High society and Hotwell Road converged once two centuries ago, during the heyday of the hot spa, which attracted the Duchesses of Kent and Marlborough, the writers Pope and Sheridan and brought a building boom, London theatre productions and packed ballrooms.

Almost nothing remains of this period, which ended in the 1790s amid mismanagement of the pumproom, bankruptcies and the desertion of the wealthy clientele to the fashionable spas of the newly peaceful Europe. Throughout the 19th and early 20th centuries, Bristol's pre-eminence as a port kept Hotwell Road busy, and traces of its bustling downmarket career are still visible: the mouldering wood landing stages on to which steamers full of day-trippers from South Wales disembarked; the bricked-up aperture of the Rocks Railway, whose hydraulic tram cars climbed 45 degrees up to Clifton's Grand Spa Hotel.

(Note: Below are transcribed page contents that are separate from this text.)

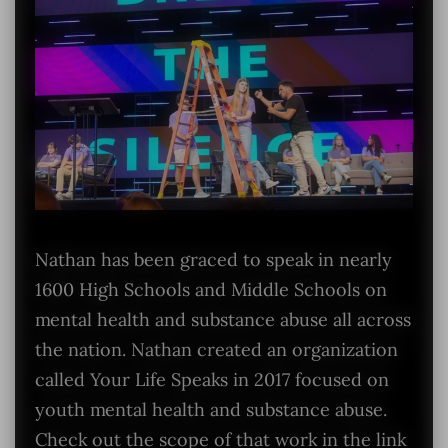
Nathan has been graced to speak in nearly
1600 High Schools and Middle Schools on
mental health and substance abuse all across
the nation. Nathan created an organization
called Your Life Speaks in 2017 focused on
youth mental health and substance abuse.
Check out the scope of that work in the link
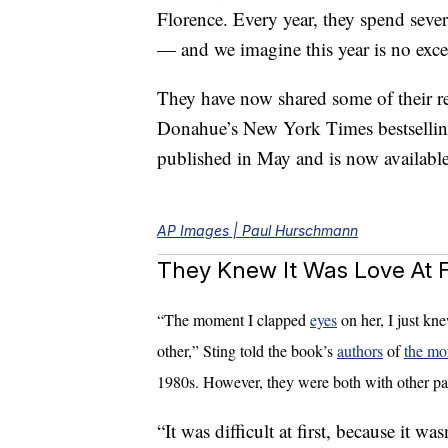
Florence. Every year, they spend sever
— and we imagine this year is no exce
They have now shared some of their r
Donahue’s New York Times bestselli
published in May and is now availab
AP Images | Paul Hurschmann
They Knew It Was Love At Fi
“The moment I clapped
eyes
on her, I just kn
other,” Sting told the book’s
authors
of
the mo
1980s. However, they were both with other par
“It was difficult at first, because it wa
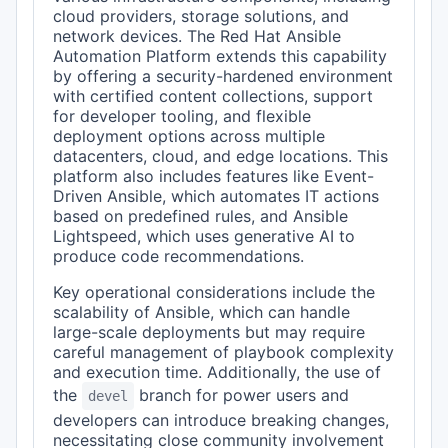
cloud providers, storage solutions, and
network devices. The Red Hat Ansible
Automation Platform extends this capability
by offering a security-hardened environment
with certified content collections, support
for developer tooling, and flexible
deployment options across multiple
datacenters, cloud, and edge locations. This
platform also includes features like Event-
Driven Ansible, which automates IT actions
based on predefined rules, and Ansible
Lightspeed, which uses generative AI to
produce code recommendations.
Key operational considerations include the
scalability of Ansible, which can handle
large-scale deployments but may require
careful management of playbook complexity
and execution time. Additionally, the use of
the
branch for power users and
devel
developers can introduce breaking changes,
necessitating close community involvement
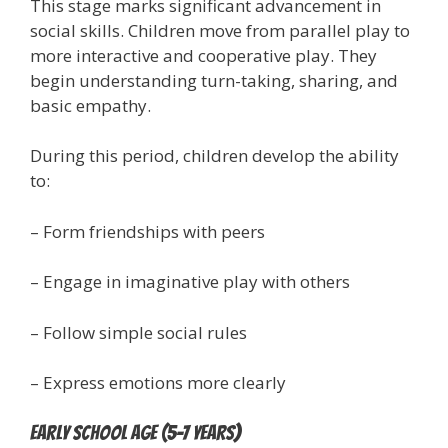
This stage marks significant advancement in
social skills. Children move from parallel play to
more interactive and cooperative play. They
begin understanding turn-taking, sharing, and
basic empathy.
During this period, children develop the ability
to:
– Form friendships with peers
– Engage in imaginative play with others
– Follow simple social rules
– Express emotions more clearly
Early School Age (5-7 years)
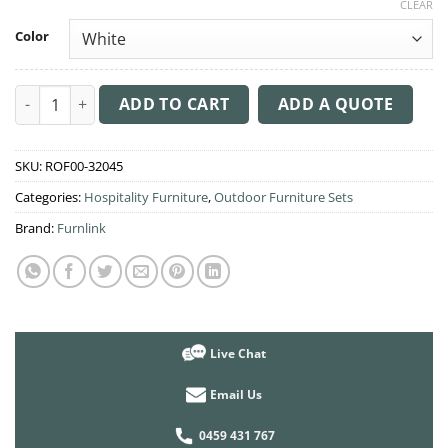
CLEAR
Color
3 Piece Setting with Air Chair® quantity
ADD TO CART
ADD A QUOTE
SKU:
ROF00-32045
Categories:
Hospitality Furniture
,
Outdoor Furniture Sets
Brand:
Furnlink
Live Chat
Email Us
0459 431 767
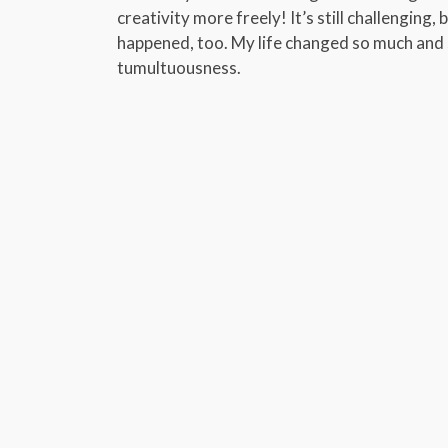
creativity more freely! It’s still challenging, 
happened, too. My life changed so much and so
tumultuousness.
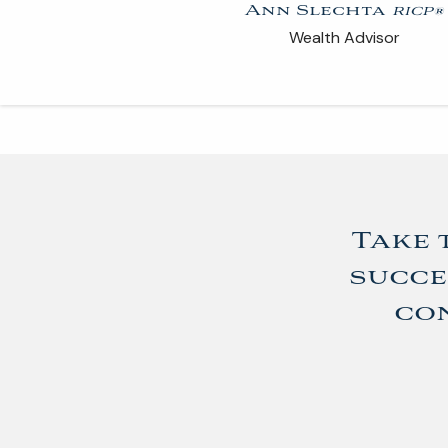
Ann Slechta
RICP®
Wealth Advisor
Take 
succe
con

The faade of the General Draper pub - last of the stock of bars, shops and bordellos that serviced the sailors and trippers - still stands, now an office; the view from its windows obscured by a walkway across the approach ramps of the great Cumberland Basin flyover.

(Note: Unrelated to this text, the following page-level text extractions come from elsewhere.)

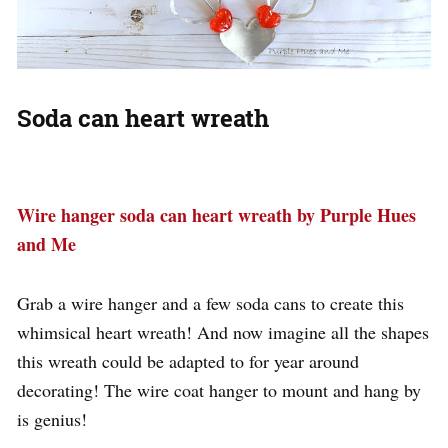
Soda can heart wreath
Wire hanger soda can heart wreath by Purple Hues
and Me
Grab a wire hanger and a few soda cans to create this
whimsical heart wreath! And now imagine all the shapes
this wreath could be adapted to for year around
decorating! The wire coat hanger to mount and hang by
is genius!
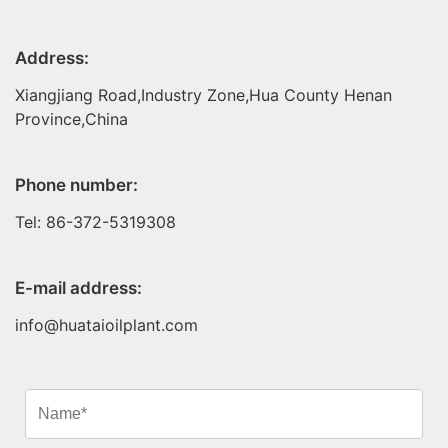
Address:
Xiangjiang Road,Industry Zone,Hua County Henan
Province,China
Phone number:
Tel: 86-372-5319308
E-mail address:
info@huataioilplant.com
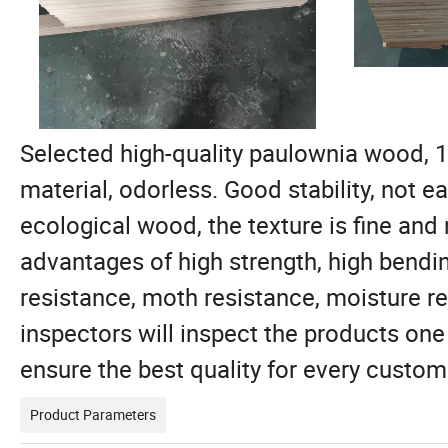
Selected high-quality paulownia wood, 1
material, odorless. Good stability, not e
ecological wood, the texture is fine and 
advantages of high strength, high bendin
resistance, moth resistance, moisture re
inspectors will inspect the products one
ensure the best quality for every custom
Product Parameters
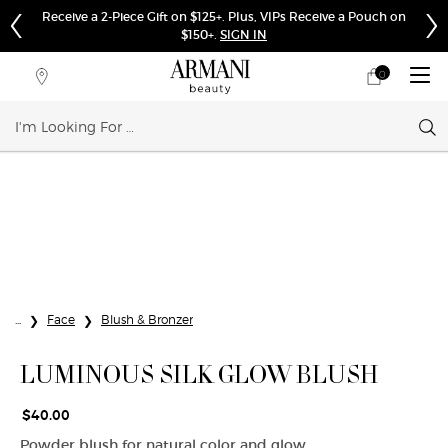
Complimentary Shipping on Orders $75+
0
My
0 product in cart
Store
cart
Locator
Sear
Main content
...
Face
Blush & Bronzer
LUMINOUS SILK GLOW BLUSH
$40.00
Powder blush for natural color and glow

The creation of the flyover in the early Sixties created a huge no man's land in the centre of Hotwell Road, quadrupled the traffic and put paid to its chances of following the Georgian crescents up the hill to Clifton and gentrification.

"These houses would be worth roughly double up in Clifton," says Brian McCracken, a local estate agent. Number 400 is up for sale. Barbara Salter, who lived there for 62 years, remembers Overton's Tea Room, the little confectioners shops, the greengrocers and "an old darkie musician" who used to entertain the crowds from the paddle steamers.

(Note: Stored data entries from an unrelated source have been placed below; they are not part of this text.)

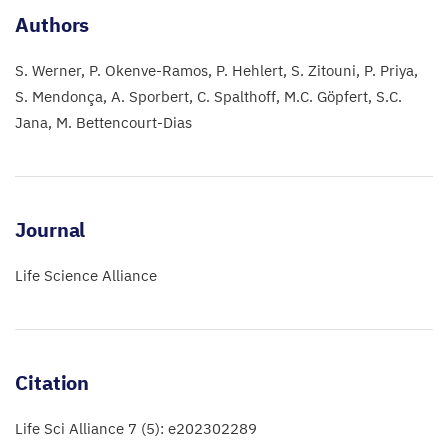
Authors
S. Werner
P. Okenve-Ramos
P. Hehlert
S. Zitouni
P. Priya
S. Mendonça
A. Sporbert
C. Spalthoff
M.C. Göpfert
S.C.
Jana
M. Bettencourt-Dias
Journal
Life Science Alliance
Citation
Life Sci Alliance 7 (5): e202302289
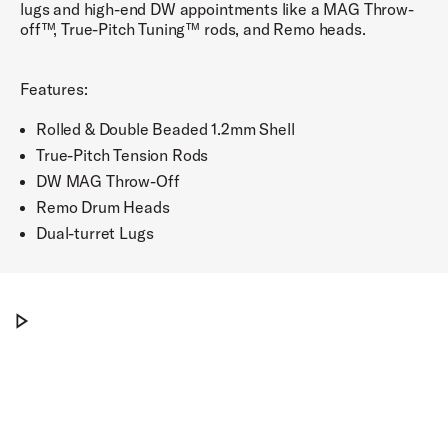
lugs and high-end DW appointments like a MAG Throw-
off™, True-Pitch Tuning™ rods, and Remo heads.
Features:
Rolled & Double Beaded 1.2mm Shell
True-Pitch Tension Rods
DW MAG Throw-Off
Remo Drum Heads
Dual-turret Lugs
PDP Concept Brushed Aluminum Snare, 8x14"
Play PDP Concept Brushed Aluminum Snare,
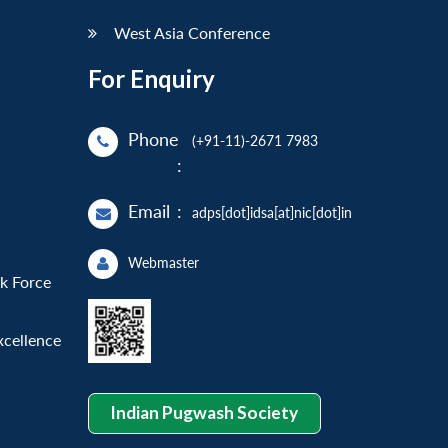
West Asia Conference
For Enquiry
Phone
(+91-11)-2671 7983
:
Email
:
adps[dot]idsa[at]nic[dot]in
Webmaster
sk Force
xcellence
Indian Pugwash Society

Denton Brockway, "driver" of the Tower Belle river launch and local council candidate, left the area in 1981, when the road reopened after a lengthy closure to secure the face of the gorge. "It was wonderful for a year, like the country," he says. "You could hear people talking on the opposite bank of the river."

Mrs Salter has already moved out to Portishead. "Funnily enough," she laughs, "the thing I miss is the traffic."